Background
Papillary thyroid carcinoma (PTC) is globally prevalent and associated with an increased risk of lymph node metastasis (LNM). The role of cancer-associated fibroblasts (CAFs) in PTC remains unclear.
Conclusion
This study addresses the significant issue of LNM risk in PTC. Analysis of postoperative HE pathological slides from a substantial patient cohort reveals a notable association between high fibrosis density at the invasive front of the tumor and LNM. Integration of scRNA-seq data comprehensively analyzes CAF infiltration in PTC, identifying metastasis-associated myoCAFs with strong intercellular interactions. In vitro experimental results indicate that CD36 positive expression in CAFs plays a promoting role in the progression of PTC. Overall, these findings provide crucial insights into the function of CAF subset in PTC metastasis.
Methods
We collected postoperative pathological hematoxylin-eosin (HE) slides from 984 included patients with PTC to analyze the density of CAF infiltration at the invasive front of the tumor using QuPath software.
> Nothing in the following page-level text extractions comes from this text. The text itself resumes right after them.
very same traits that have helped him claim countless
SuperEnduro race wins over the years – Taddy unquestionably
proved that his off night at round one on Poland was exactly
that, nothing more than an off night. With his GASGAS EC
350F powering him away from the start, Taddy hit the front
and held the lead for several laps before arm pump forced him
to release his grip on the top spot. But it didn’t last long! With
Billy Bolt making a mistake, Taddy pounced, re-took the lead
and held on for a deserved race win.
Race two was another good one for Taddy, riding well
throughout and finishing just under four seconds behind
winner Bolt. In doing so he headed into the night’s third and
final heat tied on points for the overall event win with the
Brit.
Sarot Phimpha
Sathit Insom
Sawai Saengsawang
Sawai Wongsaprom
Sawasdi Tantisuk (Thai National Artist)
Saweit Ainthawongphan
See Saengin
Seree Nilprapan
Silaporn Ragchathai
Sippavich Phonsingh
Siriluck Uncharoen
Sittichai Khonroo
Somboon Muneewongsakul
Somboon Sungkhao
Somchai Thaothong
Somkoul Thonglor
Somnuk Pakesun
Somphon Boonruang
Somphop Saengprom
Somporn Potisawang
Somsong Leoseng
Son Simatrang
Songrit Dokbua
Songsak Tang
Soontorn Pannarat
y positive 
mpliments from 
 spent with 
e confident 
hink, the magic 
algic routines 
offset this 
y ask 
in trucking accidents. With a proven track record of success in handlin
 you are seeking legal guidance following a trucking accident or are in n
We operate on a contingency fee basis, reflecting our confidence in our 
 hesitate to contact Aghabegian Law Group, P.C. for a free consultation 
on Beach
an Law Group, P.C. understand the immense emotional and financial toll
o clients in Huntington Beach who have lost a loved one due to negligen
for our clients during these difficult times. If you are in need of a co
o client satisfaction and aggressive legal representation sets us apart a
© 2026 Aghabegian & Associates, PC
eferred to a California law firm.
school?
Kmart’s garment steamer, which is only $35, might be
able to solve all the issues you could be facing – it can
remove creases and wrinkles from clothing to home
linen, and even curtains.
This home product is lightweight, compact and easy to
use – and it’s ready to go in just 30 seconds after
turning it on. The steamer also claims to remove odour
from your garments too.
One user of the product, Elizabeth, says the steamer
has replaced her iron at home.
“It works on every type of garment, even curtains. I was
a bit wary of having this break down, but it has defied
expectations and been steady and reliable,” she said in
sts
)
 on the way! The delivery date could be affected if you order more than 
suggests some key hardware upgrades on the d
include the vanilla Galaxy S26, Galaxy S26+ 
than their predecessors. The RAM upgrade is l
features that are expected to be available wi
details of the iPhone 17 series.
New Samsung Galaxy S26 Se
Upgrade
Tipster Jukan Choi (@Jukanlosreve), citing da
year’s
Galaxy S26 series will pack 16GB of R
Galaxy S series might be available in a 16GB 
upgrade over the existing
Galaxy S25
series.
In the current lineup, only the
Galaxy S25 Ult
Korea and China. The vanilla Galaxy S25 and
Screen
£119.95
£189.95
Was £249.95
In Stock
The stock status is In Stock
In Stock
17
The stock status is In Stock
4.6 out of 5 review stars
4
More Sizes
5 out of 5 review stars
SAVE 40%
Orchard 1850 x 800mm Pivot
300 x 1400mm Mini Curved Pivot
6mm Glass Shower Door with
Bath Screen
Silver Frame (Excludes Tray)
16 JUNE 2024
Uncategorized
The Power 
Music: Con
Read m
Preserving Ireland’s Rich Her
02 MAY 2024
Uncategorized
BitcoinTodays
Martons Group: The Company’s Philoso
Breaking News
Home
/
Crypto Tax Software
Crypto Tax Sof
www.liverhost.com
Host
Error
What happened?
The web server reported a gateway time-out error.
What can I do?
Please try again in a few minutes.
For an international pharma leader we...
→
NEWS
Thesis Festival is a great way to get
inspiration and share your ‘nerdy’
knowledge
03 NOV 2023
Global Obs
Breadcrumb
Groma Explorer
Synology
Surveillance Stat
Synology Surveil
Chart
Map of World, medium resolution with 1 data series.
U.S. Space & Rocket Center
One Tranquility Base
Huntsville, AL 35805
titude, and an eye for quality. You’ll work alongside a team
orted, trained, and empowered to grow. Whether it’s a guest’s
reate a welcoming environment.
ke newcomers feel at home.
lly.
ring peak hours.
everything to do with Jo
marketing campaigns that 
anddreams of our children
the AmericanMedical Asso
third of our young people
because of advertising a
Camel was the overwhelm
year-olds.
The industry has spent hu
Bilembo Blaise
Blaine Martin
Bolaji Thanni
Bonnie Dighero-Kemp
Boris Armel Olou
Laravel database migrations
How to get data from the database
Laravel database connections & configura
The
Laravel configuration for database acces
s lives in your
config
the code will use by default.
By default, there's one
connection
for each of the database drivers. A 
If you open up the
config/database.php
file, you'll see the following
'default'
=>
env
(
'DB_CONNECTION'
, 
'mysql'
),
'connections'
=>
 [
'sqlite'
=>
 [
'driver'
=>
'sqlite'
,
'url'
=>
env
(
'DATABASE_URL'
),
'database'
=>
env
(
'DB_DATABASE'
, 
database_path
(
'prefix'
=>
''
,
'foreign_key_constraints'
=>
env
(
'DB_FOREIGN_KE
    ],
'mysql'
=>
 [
The relationship between CAF density and LNM was assessed. Single-cell RNA sequencing (scRNA-seq) data from GSE193581 and GSE184362 datasets were integrated to analyze CAF infiltration in PTC. A comprehensive suite of in vitro experiments, encompassing EdU labeling, wound scratch assays, Transwell assays, and flow cytometry, were conducted to elucidate the regulatory role of CD36+CAF in two PTC cell lines, TPC1 and K1.
Results
A significant correlation was observed between high fibrosis density at the invasive front of the tumor and LNM. Analysis of scRNA-seq data revealed metastasis-associated myoCAFs with robust intercellular interactions. A diagnostic model based on metastasis-associated myoCAF genes was established and refined through deep learning methods. CD36 positive expression in CAFs can significantly promote the proliferation, migration, and invasion abilities of PTC cells, while inhibiting the apoptosis of PTC cells.